# Tillandsia ixioides



## mrhappyrotter (Dec 3, 2015)

Tillandsia ixioides

This is unfortunately not the fragrant variety of this species, but it's certainly lovely either way. I grow this "upside down" in the same conditions as my paphs and phrags, with regular (almost daily) misting, warm-intermediate temps, moderate humidity, and bright shaded light.

Usually the Tillies with stiff and silvery gray leaves like this prefer drier conditions, but this one seems to be very adaptable.
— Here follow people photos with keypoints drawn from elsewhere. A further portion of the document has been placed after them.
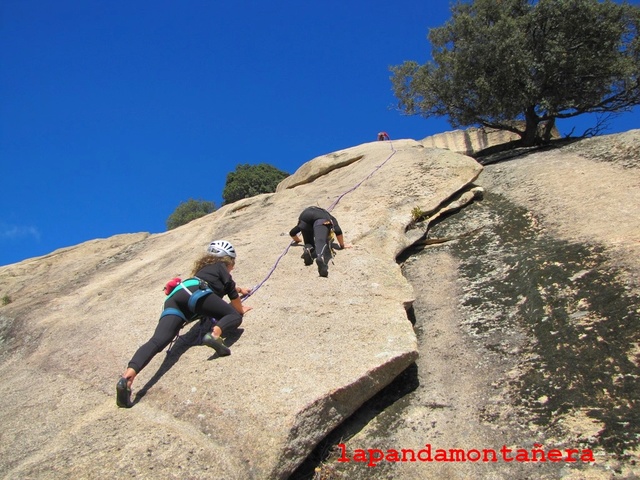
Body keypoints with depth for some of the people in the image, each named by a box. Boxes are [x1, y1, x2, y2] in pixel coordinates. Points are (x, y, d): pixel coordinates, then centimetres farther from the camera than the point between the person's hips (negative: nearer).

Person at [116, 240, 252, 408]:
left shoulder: (205, 269, 44)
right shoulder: (220, 267, 24)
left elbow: (223, 285, 65)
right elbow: (233, 294, 18)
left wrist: (239, 289, 79)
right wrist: (240, 309, 38)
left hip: (173, 300, 6)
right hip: (194, 293, -6)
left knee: (158, 341, -16)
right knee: (234, 316, 3)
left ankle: (127, 377, -39)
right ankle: (215, 334, -31)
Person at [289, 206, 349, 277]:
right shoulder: (331, 218, 41)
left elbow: (292, 233, 49)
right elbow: (338, 231, 17)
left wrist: (297, 240, 67)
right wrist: (342, 245, 30)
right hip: (322, 220, -3)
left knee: (309, 243, 19)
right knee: (321, 241, -22)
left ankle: (308, 249, -16)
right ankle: (321, 257, -54)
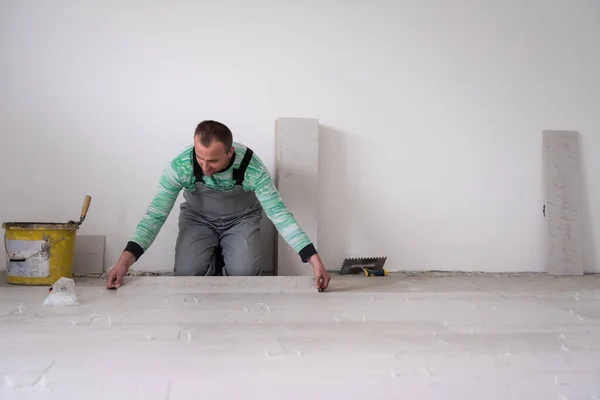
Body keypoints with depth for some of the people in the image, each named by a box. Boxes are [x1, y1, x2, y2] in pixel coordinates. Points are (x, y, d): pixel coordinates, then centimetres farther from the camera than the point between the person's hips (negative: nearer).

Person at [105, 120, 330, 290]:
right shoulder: (179, 166, -32)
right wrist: (125, 259, -40)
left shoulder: (252, 168, -33)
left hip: (242, 219, 0)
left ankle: (225, 257, 12)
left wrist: (314, 260, -36)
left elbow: (279, 213, -29)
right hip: (198, 219, 1)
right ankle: (215, 258, 13)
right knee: (187, 273, -21)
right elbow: (155, 215, -27)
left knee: (244, 273, -23)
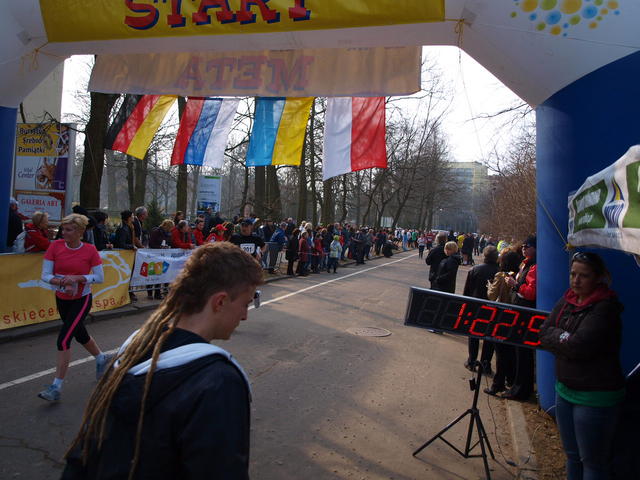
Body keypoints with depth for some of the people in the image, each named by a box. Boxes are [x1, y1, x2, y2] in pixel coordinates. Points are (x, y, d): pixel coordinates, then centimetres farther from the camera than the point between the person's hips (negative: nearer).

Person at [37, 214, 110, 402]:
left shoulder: (90, 250, -15)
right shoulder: (55, 246, -9)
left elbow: (100, 277, -10)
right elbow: (45, 275, -10)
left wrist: (77, 278, -24)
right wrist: (62, 282, -28)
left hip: (82, 300, -5)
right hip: (61, 299, 5)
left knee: (64, 339, -14)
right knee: (80, 335, 21)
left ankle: (57, 387, -4)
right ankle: (102, 358, 48)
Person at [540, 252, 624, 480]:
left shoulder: (606, 307, -17)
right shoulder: (567, 299, 5)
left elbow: (580, 346, -25)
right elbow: (544, 332, 2)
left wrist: (557, 337, -9)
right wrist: (566, 338, -13)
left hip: (596, 396, -7)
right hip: (565, 389, 7)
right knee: (572, 456, 20)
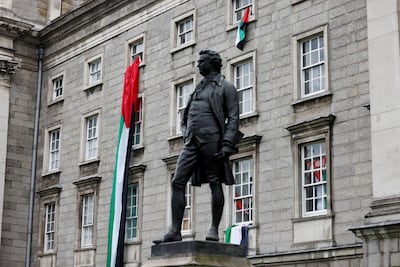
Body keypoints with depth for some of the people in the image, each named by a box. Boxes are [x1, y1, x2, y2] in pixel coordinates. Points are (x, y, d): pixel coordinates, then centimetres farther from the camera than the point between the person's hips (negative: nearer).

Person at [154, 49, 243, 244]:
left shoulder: (225, 87, 5)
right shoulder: (198, 88, 25)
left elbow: (233, 118, -5)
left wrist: (227, 145, -15)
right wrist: (186, 134, 11)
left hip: (211, 139, -7)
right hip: (192, 142, 7)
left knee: (215, 183, -2)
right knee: (177, 182, -4)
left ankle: (214, 230, 4)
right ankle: (175, 231, -4)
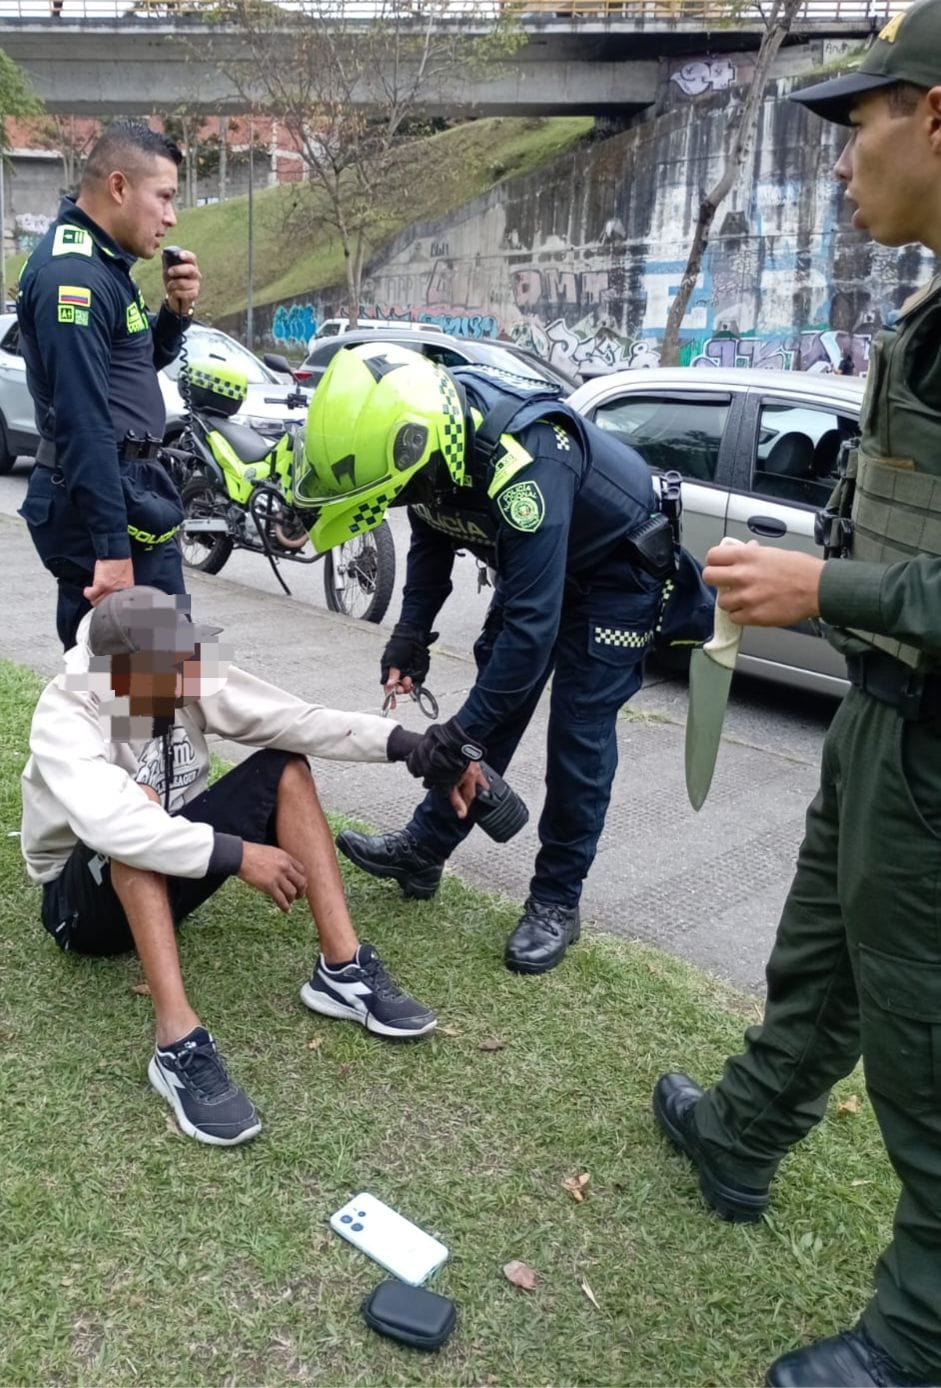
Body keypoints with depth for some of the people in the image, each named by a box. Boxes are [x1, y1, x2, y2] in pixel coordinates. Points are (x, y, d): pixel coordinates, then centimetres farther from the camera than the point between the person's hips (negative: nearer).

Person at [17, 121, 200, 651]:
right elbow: (83, 422, -24)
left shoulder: (102, 262, 13)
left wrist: (177, 311, 5)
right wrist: (112, 546, -26)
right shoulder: (73, 273, -18)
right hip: (99, 501, -10)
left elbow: (141, 365, 25)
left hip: (126, 489, 10)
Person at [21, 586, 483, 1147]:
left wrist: (412, 746, -29)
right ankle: (179, 1046, -41)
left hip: (170, 880, 6)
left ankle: (343, 970, -17)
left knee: (284, 767, -11)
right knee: (137, 805, -37)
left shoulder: (190, 678, -12)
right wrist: (237, 855, -43)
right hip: (85, 900, -6)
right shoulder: (66, 714, -27)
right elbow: (107, 821, -45)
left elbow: (300, 720, -20)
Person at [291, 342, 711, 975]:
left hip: (616, 567, -7)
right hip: (532, 558, 7)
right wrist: (411, 633, -8)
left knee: (579, 733, -6)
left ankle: (557, 900, 8)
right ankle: (423, 850, 20)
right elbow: (432, 537, 3)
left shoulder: (521, 465, -42)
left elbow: (533, 623, -39)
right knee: (494, 710, 9)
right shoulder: (428, 431, -17)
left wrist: (460, 734, -33)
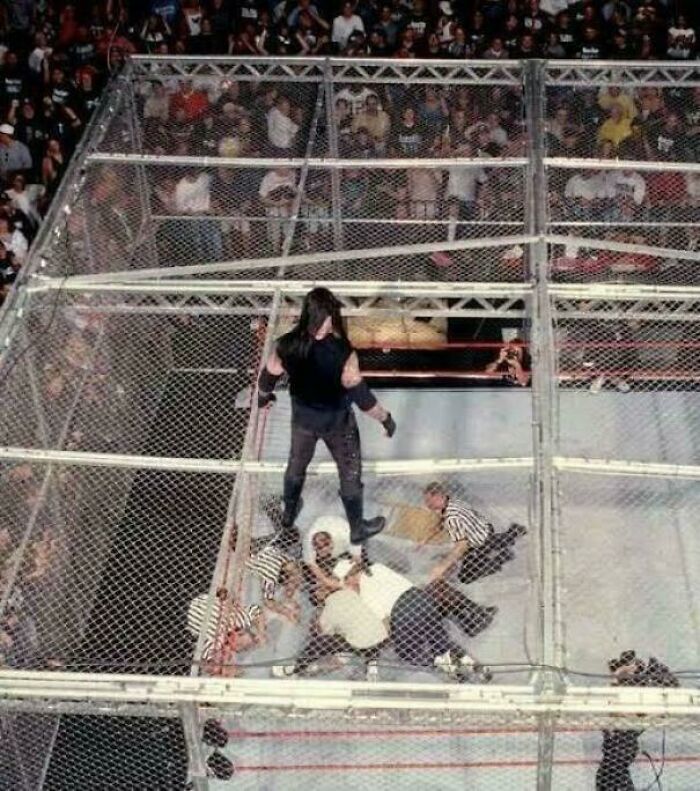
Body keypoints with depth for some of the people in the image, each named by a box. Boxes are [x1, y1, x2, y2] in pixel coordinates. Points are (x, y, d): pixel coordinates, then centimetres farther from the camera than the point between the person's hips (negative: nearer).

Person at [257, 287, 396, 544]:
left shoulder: (287, 345, -20)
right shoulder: (342, 352, -33)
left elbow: (268, 377, -4)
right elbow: (360, 394, -27)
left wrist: (263, 396, 18)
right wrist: (385, 418, -13)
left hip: (302, 416, 4)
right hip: (336, 421, -4)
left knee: (296, 464, 30)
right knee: (350, 474, 20)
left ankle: (288, 516, 52)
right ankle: (357, 528, 39)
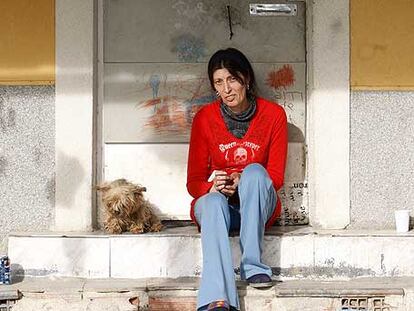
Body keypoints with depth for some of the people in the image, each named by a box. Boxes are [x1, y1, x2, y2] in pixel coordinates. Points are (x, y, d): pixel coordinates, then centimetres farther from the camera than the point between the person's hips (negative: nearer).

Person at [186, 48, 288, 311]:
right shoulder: (204, 118, -3)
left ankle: (254, 266, -30)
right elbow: (194, 181, 0)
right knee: (214, 203, -37)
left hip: (256, 207, 0)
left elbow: (276, 177, -3)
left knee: (254, 171, -31)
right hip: (215, 201, 0)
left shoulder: (273, 114, -4)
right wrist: (212, 187, -25)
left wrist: (240, 181, -23)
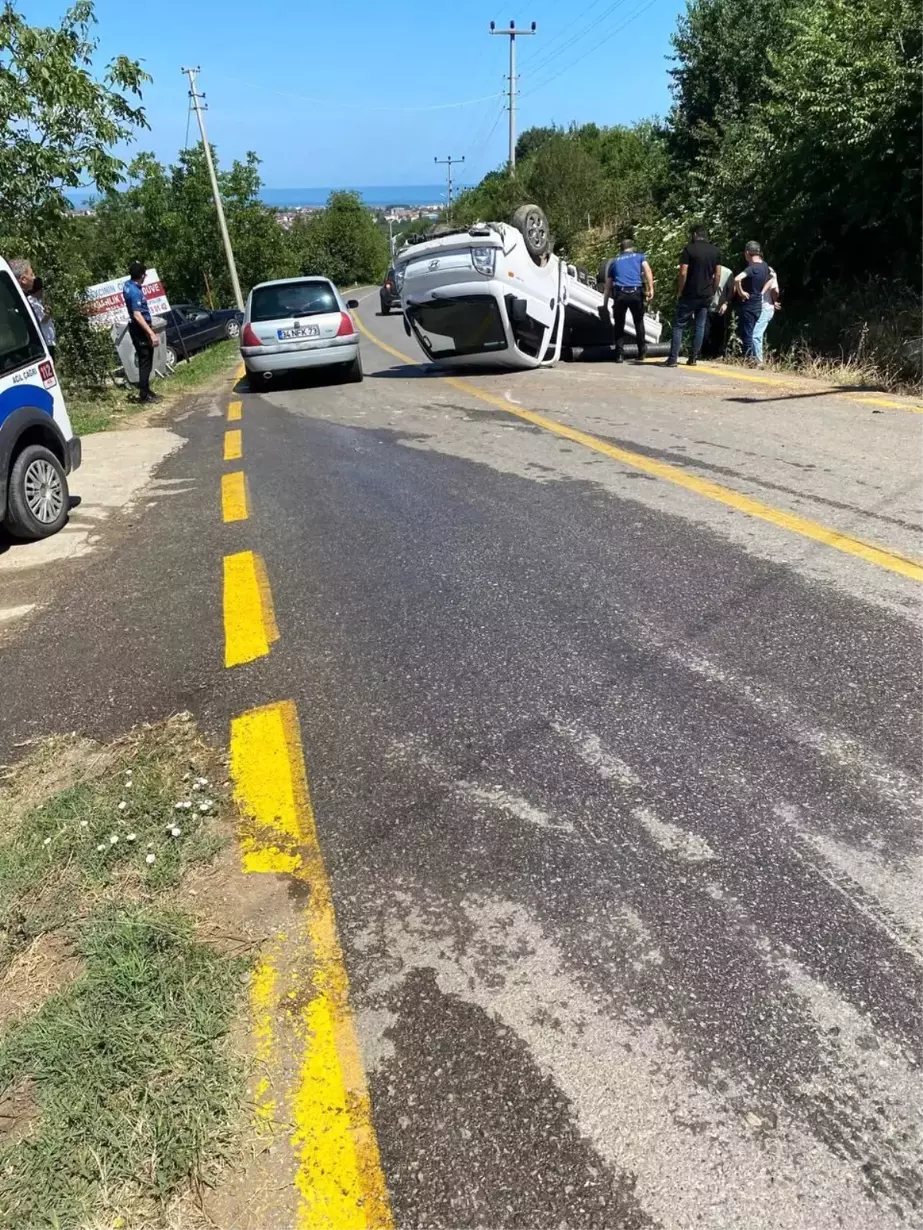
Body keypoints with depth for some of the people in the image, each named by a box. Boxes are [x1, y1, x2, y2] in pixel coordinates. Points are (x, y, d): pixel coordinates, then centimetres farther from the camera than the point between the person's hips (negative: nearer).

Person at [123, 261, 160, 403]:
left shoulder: (128, 285, 7)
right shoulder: (135, 292, -24)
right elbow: (138, 316, -31)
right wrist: (151, 333, -33)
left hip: (138, 328, 10)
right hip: (140, 329, -10)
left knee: (144, 360, 17)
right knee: (145, 362, -6)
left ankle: (145, 390, 25)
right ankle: (144, 394, -3)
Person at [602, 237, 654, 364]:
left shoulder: (614, 262, 25)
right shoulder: (639, 256, 21)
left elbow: (608, 287, 23)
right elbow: (647, 271, 1)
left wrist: (605, 306, 27)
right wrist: (650, 289, -7)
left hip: (620, 294, 0)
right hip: (636, 293, 0)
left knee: (619, 324, 15)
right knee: (639, 323, 17)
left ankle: (619, 355, 8)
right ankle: (641, 354, 14)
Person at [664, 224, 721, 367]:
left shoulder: (689, 249, -6)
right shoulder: (715, 251, 10)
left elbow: (683, 273, -13)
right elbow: (718, 275, 8)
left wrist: (679, 292, -5)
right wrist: (712, 291, 15)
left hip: (689, 295, -5)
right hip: (706, 296, 5)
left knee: (679, 325, -1)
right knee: (700, 326, 8)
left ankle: (673, 358, -8)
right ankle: (693, 358, 8)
It flowers regularly for me, at least once a year.

When I saw it was in bloom this year, I set it into a clay pot, oriented upright just for something different. The spike is very thin at the base, and thus it flops over. Again, I normally grow it upside down, so the spike can hang pendulously as it prefers.

I love the bright yellow color on these and the flowers are good sized for a Tillandsia.


----------



## KyushuCalanthe (Dec 3, 2015)

Beautiful - but I'm a sucker for yellow flowers. Nice to see a Tillandsia with that color too.


----------



## SlipperFan (Dec 3, 2015)

Hmmm, a pendant tillandsia! It does have a lovely color.


----------



## Lanmark (Dec 3, 2015)

Great color!


----------



## Ozpaph (Dec 5, 2015)

very interesting


----------



## Happypaphy7 (Dec 10, 2015)

I didn't know there were yellow ones. but then again, I only know of one variety that is sold everywhere at the stores.


----------



## mrhappyrotter (Dec 10, 2015)

Happypaphy7 said:


> I didn't know there were yellow ones. but then again, I only know of one variety that is sold everywhere at the stores.



It's probably Tillandsia ionantha or T. cyanea -- those are the two most common species. Yeah, Tillandsia is a fairly sizeable genus, lots of shapes and sizes as well as colors to choose from, and many of them grow well in the same conditions as slippers. Some are even fragrant!


----------



## Happypaphy7 (Dec 14, 2015)

I'm used to probably just one variety that is sold at flower shops.
Are the little "air plants" sold without any roots and pot also part of Tillan??


----------